De kaarten van Jacob van Deventer
     De afdrukken n.l. zijn nog niet zo lang bekend en dus nog weinig bestudeerd. Hij heeft plm. 1545 de eerste kaart van Friesland getekend, benevens 11 plattegronden van de Friese steden. Naar ik meen heb ik reeds vermeld, dat in het Hannema Museum een kaartje van Harlingen aanwezig is dat niet erg duidelijk is. Er bestaan echter 2 zeer fraaie afdrukken van die kaarten, we hebben ze ter inzage. Men moet deze beschouwen als sekure werkstukken van Jacob van Deventer, want hoewel hij de eerste kaarttekenaar van de Nederlandse gewesten is, wetenschappelijk zijn ze juist.

     Uit een fraai en gedocumenteerd boekwerk van B. van 't Hoff is me gebleken, dat mijn opvatting, dat Jacob van Deventer deze kaarten wel gekleurd en wel gemaakt zou hebben voor de verkoop, totaal onjuist is. Hij tekende ze op verzoek van Keizer Karel de Vijfde, toen nog niet in het volle bezit van Gelderland, met het doel, dat deze kaarten in handen zouden worden gesteld van legeraanvoerders. Kaarten van betekenis bestonden plm. 1500 en 1545 nog niet. Jacob van Deventer was dus feitelijk Keizerlijk ambtenaar. Allerlei omstandigheden, te uitvoerig om hier te vermelden, zijn de oorzaak dat deze buitengewoon kunstig versierde kaarten eerst zeer laat gezonden zijn naar Madrid, naar Filips de Tweede, die toen de Verenigde Nederlanden beoorlogde. Daar zijn ze in een archief ontdekt en kort gezegd daardoor zijn thans fraaie afdrukken in de handel. Onversierde kaarten aan een keizer of koning op te zenden, gaf geen pas en daarom, uitgezonderd de kleinere Friese stadsplattegronden, versierde Van Deventer zijn kaarten op een wijze waar men versteld van staat.

     We hebben er op gewezen, dat het niet bekend zijn met genoemde twee kaartjes en het niet kunnen bestuderen met een loupe van latere kaarten o.i. de oorzaak is geweest dat taal-, geschied- en aardrijkskundigen nooit tot 'n vergelijking zijn overgegaan. Een eenvoudige blik op de kaart van J. v. D. toont aan dat de Vijver, de Herenknechtenkamerstraat en de Lanen allen op een vrij grote afstand van de Poort van het z.g.

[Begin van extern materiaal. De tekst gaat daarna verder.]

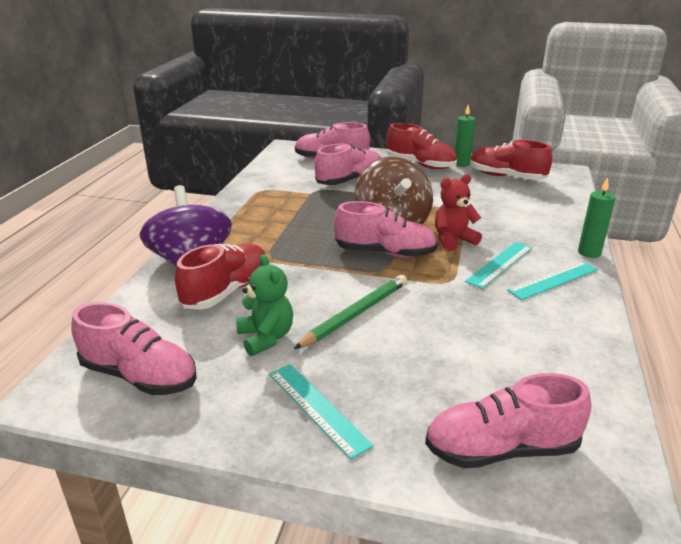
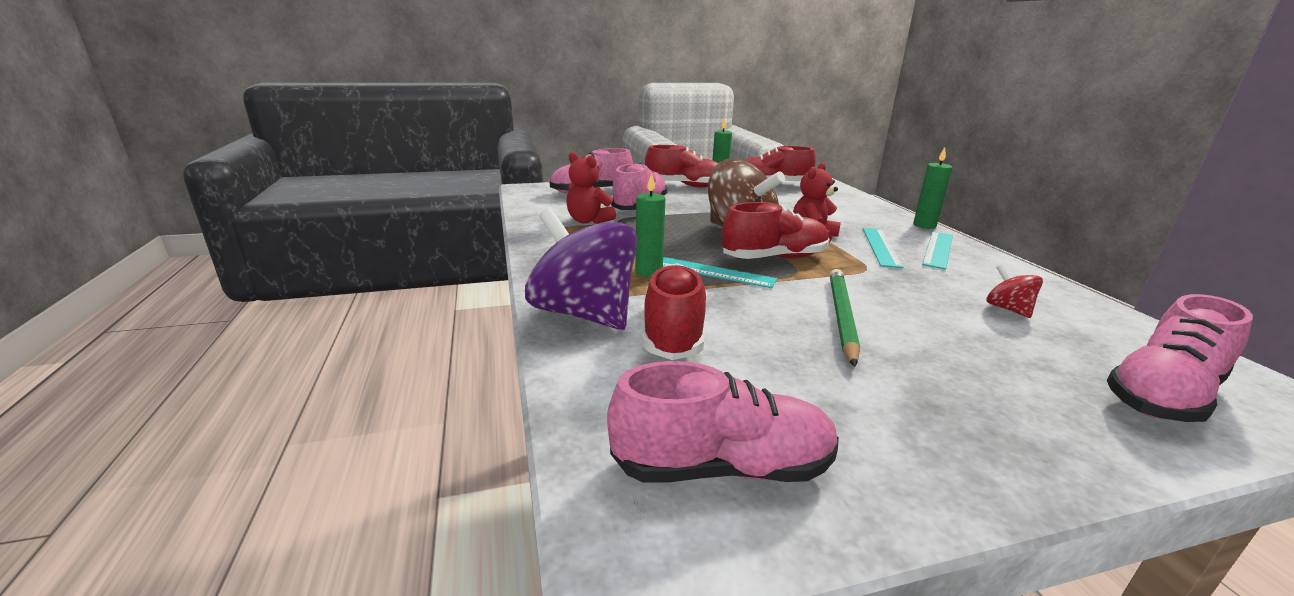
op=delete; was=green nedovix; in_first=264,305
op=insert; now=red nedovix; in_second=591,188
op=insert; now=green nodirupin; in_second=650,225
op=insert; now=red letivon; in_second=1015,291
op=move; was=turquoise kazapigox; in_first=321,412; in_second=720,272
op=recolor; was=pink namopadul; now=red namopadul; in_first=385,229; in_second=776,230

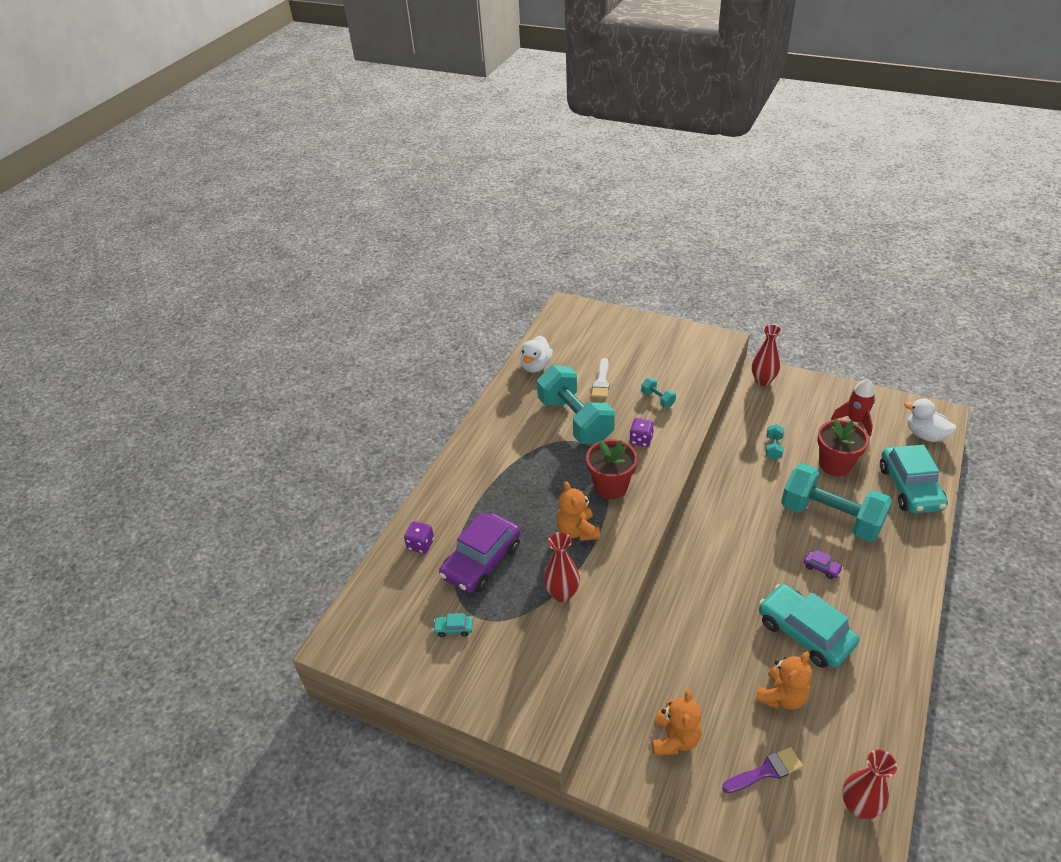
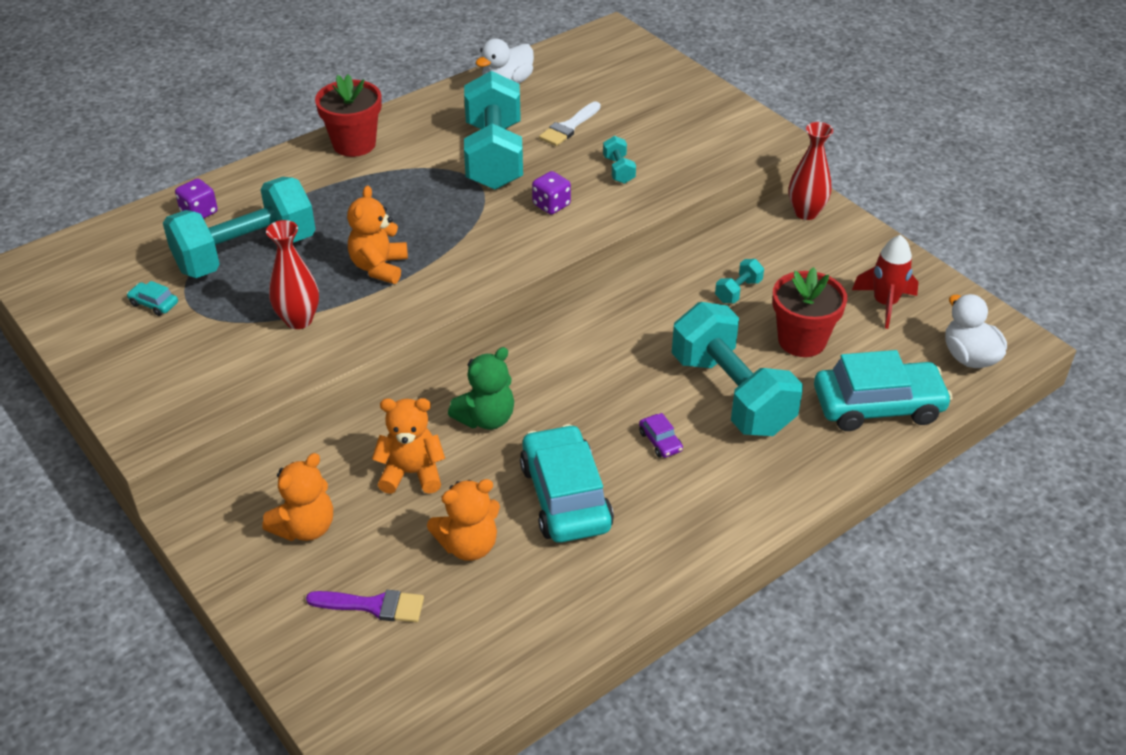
op=delete; was=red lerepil; in_first=869,784
op=insert; now=orange nedovix; in_second=408,446
op=insert; now=green nedovix; in_second=481,388
op=move; was=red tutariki; in_first=612,469; in_second=348,115
op=replace; was=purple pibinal; now=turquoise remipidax; in_first=480,552; in_second=239,227
op=rotate; was=turquoise pibinal; in_first=914,479; in_second=883,390; clockwise=-120

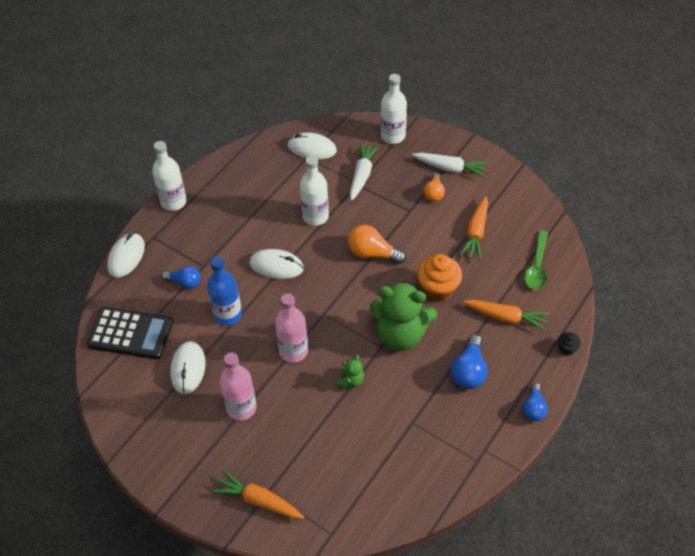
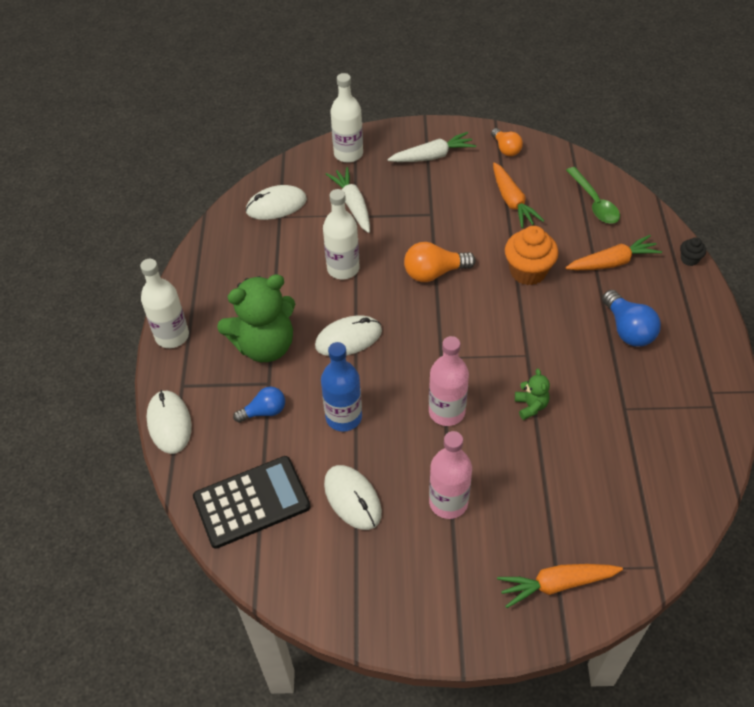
op=delete; was=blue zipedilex; in_first=535,402
op=move; was=green nedovix; in_first=403,316; in_second=256,318
op=move; was=orange zipedilex; in_first=434,187; in_second=507,142

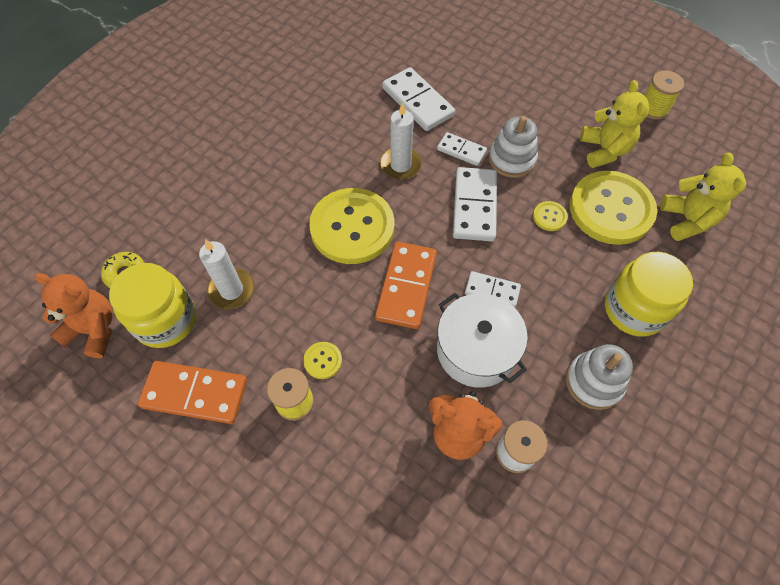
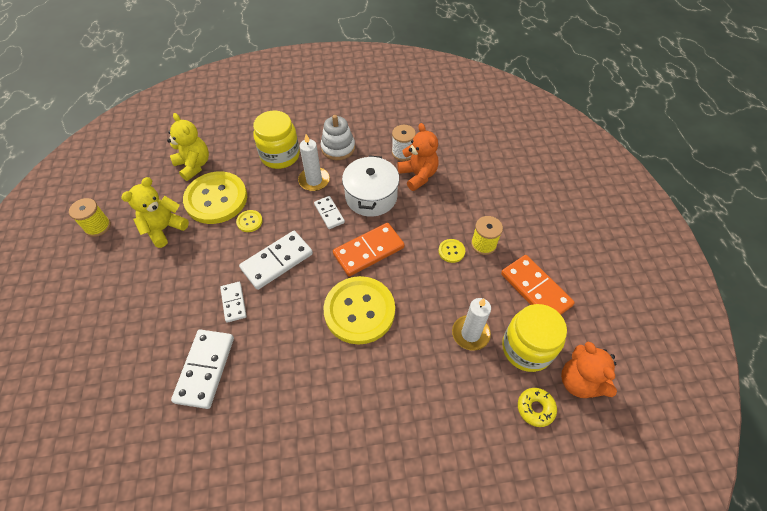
op=delete; was=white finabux; in_first=513,147
op=move; was=white nodirupin; in_first=401,141; in_second=314,162
op=rotate; was=yellow nedovix; in_first=703,196; in_second=188,147; clockwise=105

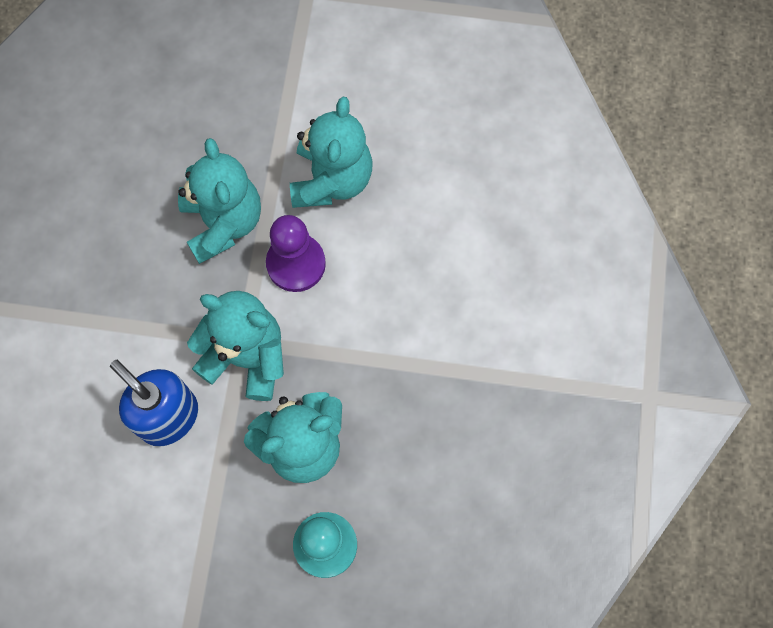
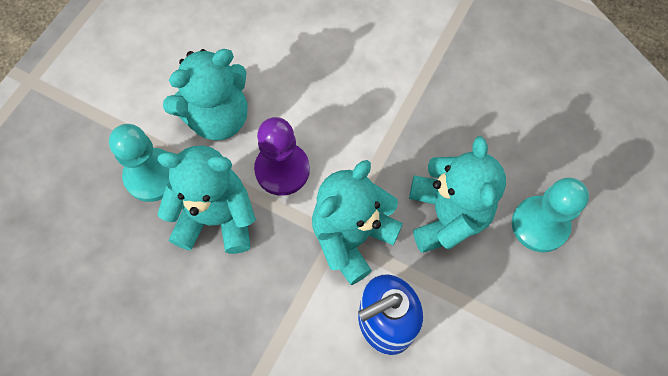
op=insert; now=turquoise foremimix; in_second=139,163
op=rotate; was=turquoise nedovix; in_first=331,152; in_second=205,95; clockwise=120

Kasteel lagen, dat geen kasteel was in de zin van versterkt lustslot, maar een volslagen vesting, ter grote van een derde deel van het toenmalige Harlingen. Deze namen staan dus niet met het kasteel in verband. De Vijver is een doodgewone 'dobbe', drinkplaats voor vee, misschien een overblijfsel uit de tijd toen Harlingen nog weidegebied was van Almenumer boeren, misschien een vijver, om zich in droge tijden van zoet water te kunnen voorzien. In elk geval geen romantisch vijvertje voor de heren van de vesting, die wel weinig thuis geweest zullen zijn, terwijl benden van allerlei landaard het land afstroopten en overal brandstichting en moord bedreven o.a. ook Greate Pier, die in onderscheid met de edelen voor zijn wraakdaden tenminste nog een reden kon aanvoeren, beroofd van hof en haard.

     Op ons rust, na vergelijking en kennisname van de kaartjes van Van Deventer, nog de taak, waarom de straat niet De Laan heet, maar meervoudig De Lanen. Waren er lanen? Daarover in een slotartikel. Dit hebben we voor de aardigheid "Het geheim van de smid" genoemd. Het geheim is opgelost!

     Bekijk het kaartje goed. De vijver is te vinden. Het eerste stadhuis eveneens, twee molens. Stonden ze er nu nog, ze zouden midden in de stad staan.